I was also on crutches.

No, my mother didn't break my leg (though I would be willing to bet she would have liked to). I had been on crutches for several months actually, ever since a huge wooden shelf had fallen on my foot at work. I refused to use them during the actual wedding, but by the time we went on our honeymoon I was paying for that choice. My foot was twice it's normal size, and gray. So I had crutches in Vegas and if you take one thing away from this blog, let it be this:

Traveling with crutches means you will never wait in a line..........ever.

Preboarding? Yes.
Handicapped entrance at the buffet? You betcha.
Special seating for shows? Of course, right this way.
The only place I ditched them was at the Rio, because I wanted to go in the sky parade and fling mardi gras beads at the heads of the people gambling below me. Which I did. Probably a bit harder then was strictly necessary, but it was hard to judge and I had to throw it clear of the float, you know.

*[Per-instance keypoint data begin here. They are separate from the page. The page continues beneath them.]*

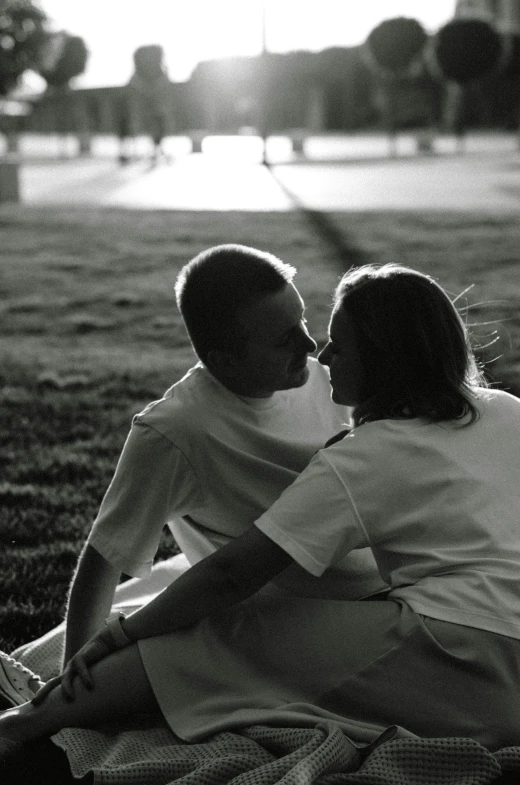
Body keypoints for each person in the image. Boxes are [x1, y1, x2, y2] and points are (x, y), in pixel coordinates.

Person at [2, 261, 520, 764]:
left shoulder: (363, 453)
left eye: (339, 342)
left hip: (460, 654)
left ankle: (23, 725)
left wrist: (122, 634)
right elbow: (112, 557)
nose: (321, 350)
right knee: (211, 611)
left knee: (217, 638)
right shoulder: (505, 408)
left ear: (384, 360)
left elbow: (230, 575)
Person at [4, 244, 385, 703]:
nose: (311, 347)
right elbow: (105, 556)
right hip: (292, 617)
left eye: (303, 320)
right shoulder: (176, 432)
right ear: (223, 361)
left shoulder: (329, 377)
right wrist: (70, 682)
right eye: (284, 338)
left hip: (393, 587)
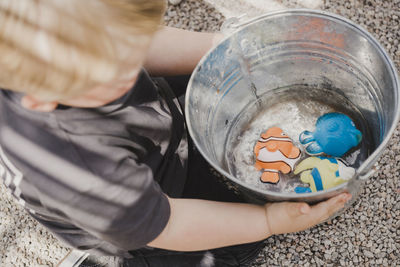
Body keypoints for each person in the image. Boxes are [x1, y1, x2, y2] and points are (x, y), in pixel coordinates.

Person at [0, 1, 352, 266]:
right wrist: (268, 221)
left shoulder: (55, 60)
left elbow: (146, 47)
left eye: (132, 44)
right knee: (234, 244)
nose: (133, 59)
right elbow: (169, 225)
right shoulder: (84, 172)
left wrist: (226, 47)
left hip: (143, 133)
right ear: (40, 95)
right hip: (142, 219)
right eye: (119, 62)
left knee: (212, 78)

After that excitement, we went to Ceasars, and I saw these boots in the window.

They called to me, and the first one fit perfectly. But then I had to try to get it on the other foot. The bigger one. The broken one. It took a while, but I managed. And then, mostly because we couldn't get it off again, we bought the boots. Then we went straight back to the hotel, dropped off the packages, and raced off to a buffet. Any buffet. And "raced" is not really the right word, since I was on crutches. Maybe "stumped off" would be better?

ANYWAY my point is, being on crutches in Vegas is awesome if you can get past the armpit blisters and the hands that smell like rubber all the time. Not from anything fun, mind you, just from gimping around in the heat clutching the handles of the crutches as I cut in line, help myself to extra crab legs, and get premium seating.

It was pretty much the best honeymoon ever, obviously.
Don't hate me for seeing the silver lining here.